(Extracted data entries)
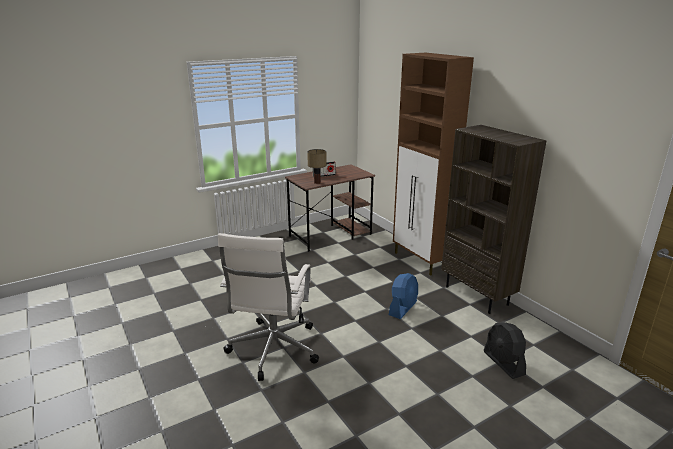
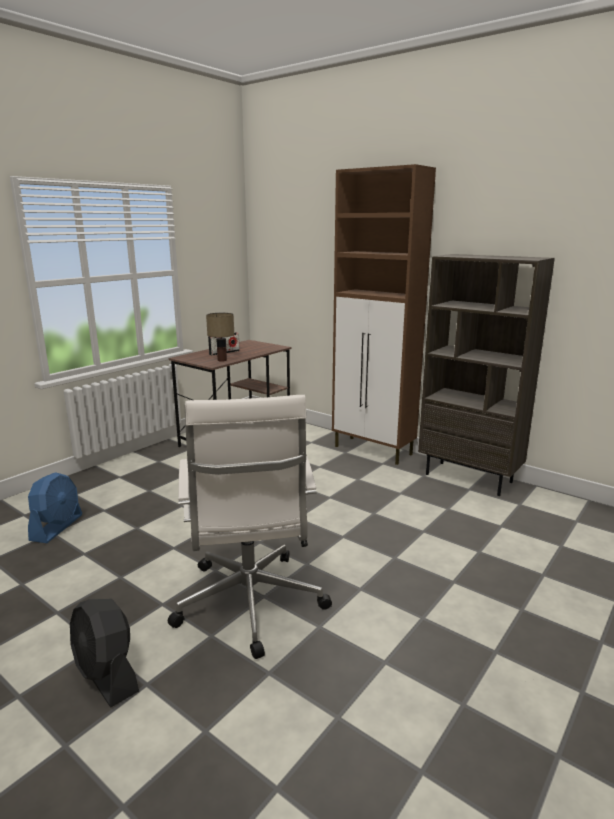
camera: 20 degrees left, 5 degrees down
blue fan [389,273,418,319] -> blue fan moved to [28,472,82,543]
black fan [484,322,526,379] -> black fan moved to [70,599,139,707]

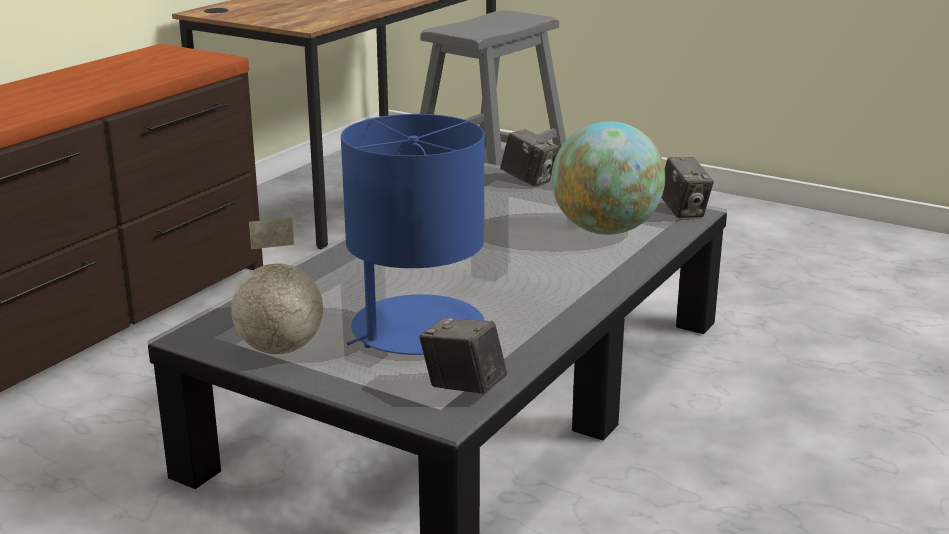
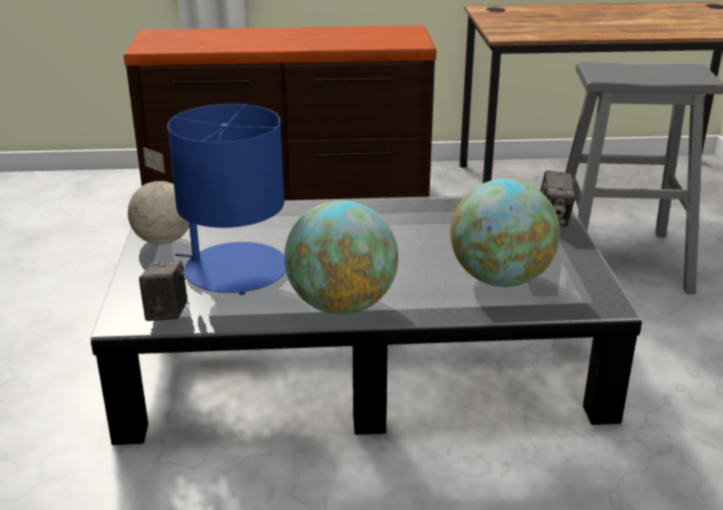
camera: 55 degrees right, 5 degrees up
camera [662,157,714,218] -> none
none -> globe [284,200,398,315]

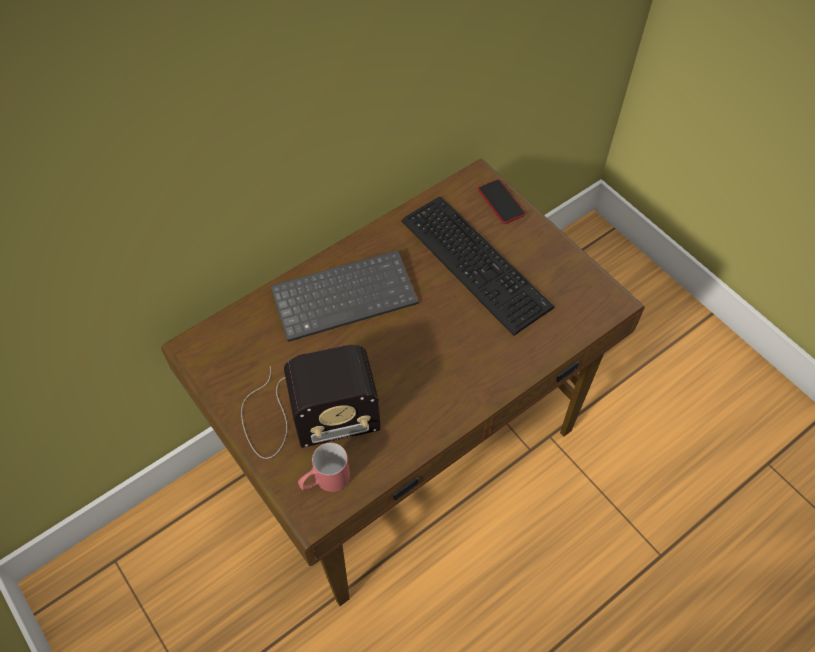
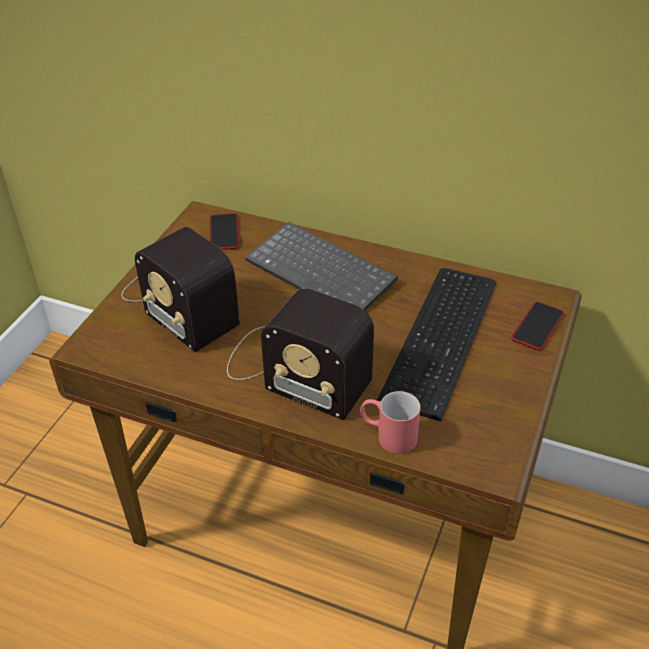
camera: 60 degrees right, 15 degrees down
red mug [298,443,350,492] -> red mug moved to [360,391,420,454]
none -> phone [210,213,239,250]
none -> radio [227,289,374,420]

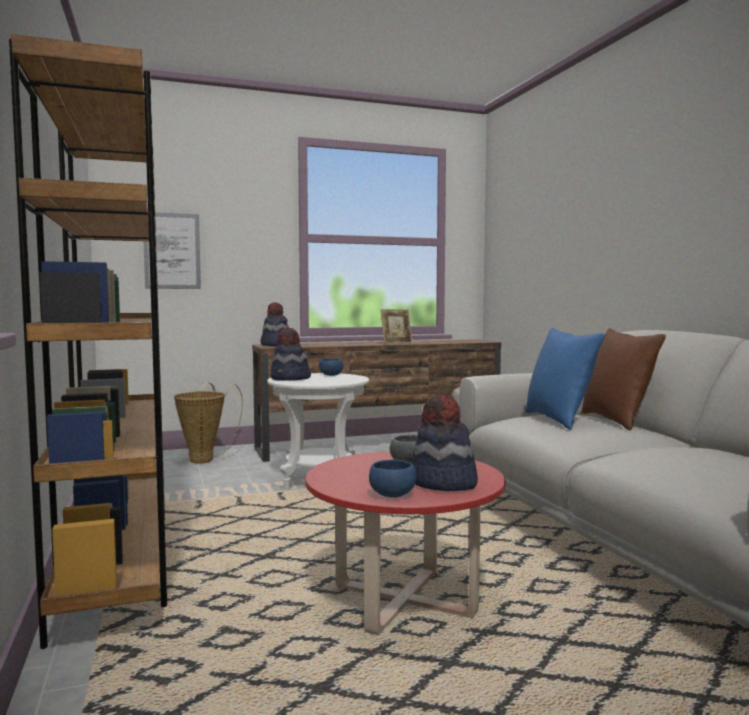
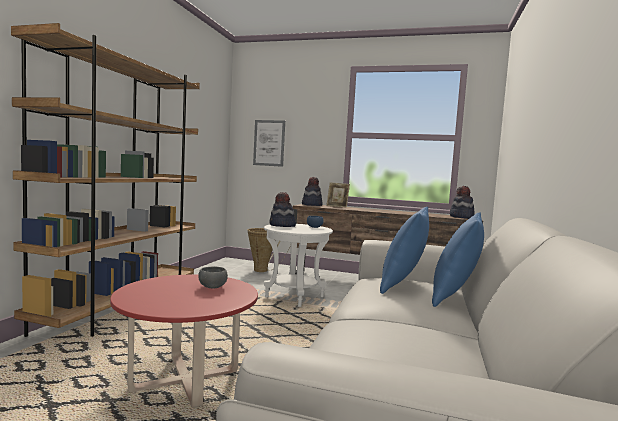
camera: 35 degrees right, 0 degrees up
blue bowl [369,460,416,498] -> none
picture frame [381,309,412,344] -> picture frame moved to [326,182,350,208]
hat [411,395,478,491] -> hat moved to [450,186,475,219]
brown pillow [581,328,666,430] -> blue pillow [432,212,484,307]

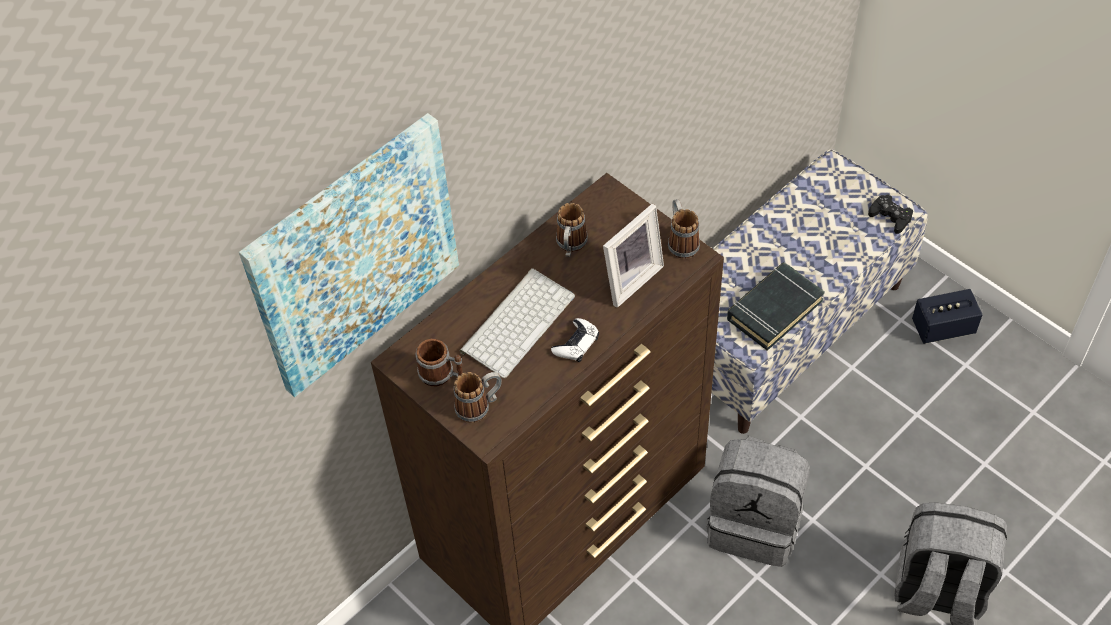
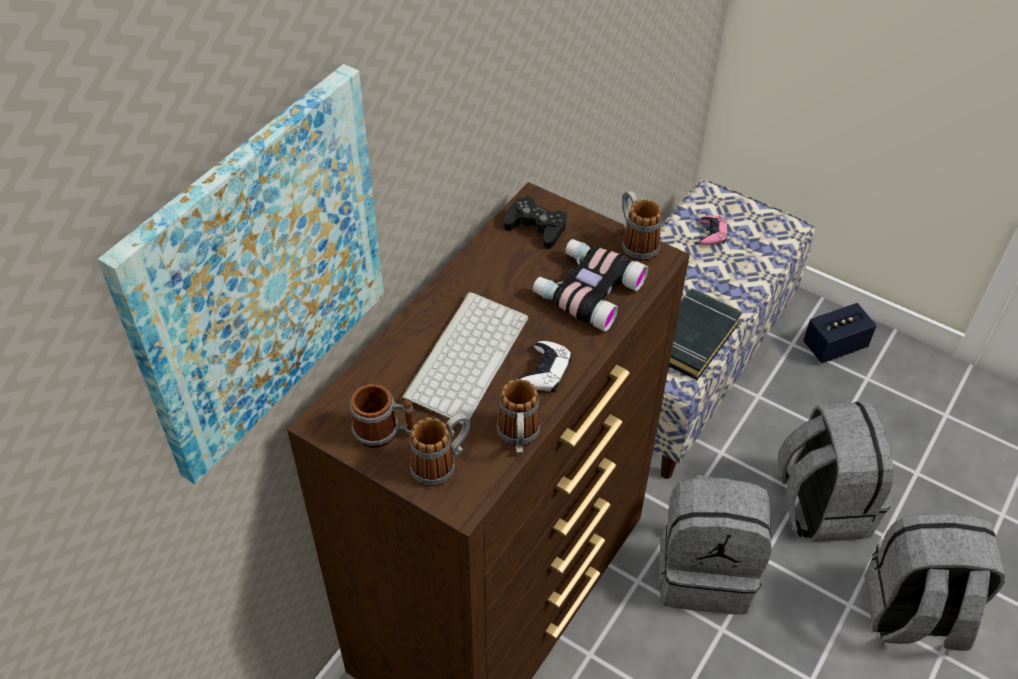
camera: 15 degrees left, 5 degrees down
mug [556,203,588,257] -> mug moved to [497,379,541,454]
picture frame [603,204,664,308] -> binoculars [533,239,648,331]
black game controller [868,194,913,234] -> black game controller moved to [504,196,567,249]
none -> pink game controller [700,215,727,245]
none -> grey backpack [778,402,894,543]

Task item: Every line of the records above must reappear exactly, though the pictures must not.

Solution for this problem:
camera: 20 degrees left, 5 degrees down
blue fan [389,273,418,319] -> blue fan moved to [28,472,82,543]
black fan [484,322,526,379] -> black fan moved to [70,599,139,707]

camera: 55 degrees right, 5 degrees up
camera [662,157,714,218] -> none
none -> globe [284,200,398,315]

camera: 60 degrees right, 15 degrees down
red mug [298,443,350,492] -> red mug moved to [360,391,420,454]
none -> phone [210,213,239,250]
none -> radio [227,289,374,420]

camera: 35 degrees right, 0 degrees up
blue bowl [369,460,416,498] -> none
picture frame [381,309,412,344] -> picture frame moved to [326,182,350,208]
hat [411,395,478,491] -> hat moved to [450,186,475,219]
brown pillow [581,328,666,430] -> blue pillow [432,212,484,307]

camera: 15 degrees left, 5 degrees down
mug [556,203,588,257] -> mug moved to [497,379,541,454]
picture frame [603,204,664,308] -> binoculars [533,239,648,331]
black game controller [868,194,913,234] -> black game controller moved to [504,196,567,249]
none -> pink game controller [700,215,727,245]
none -> grey backpack [778,402,894,543]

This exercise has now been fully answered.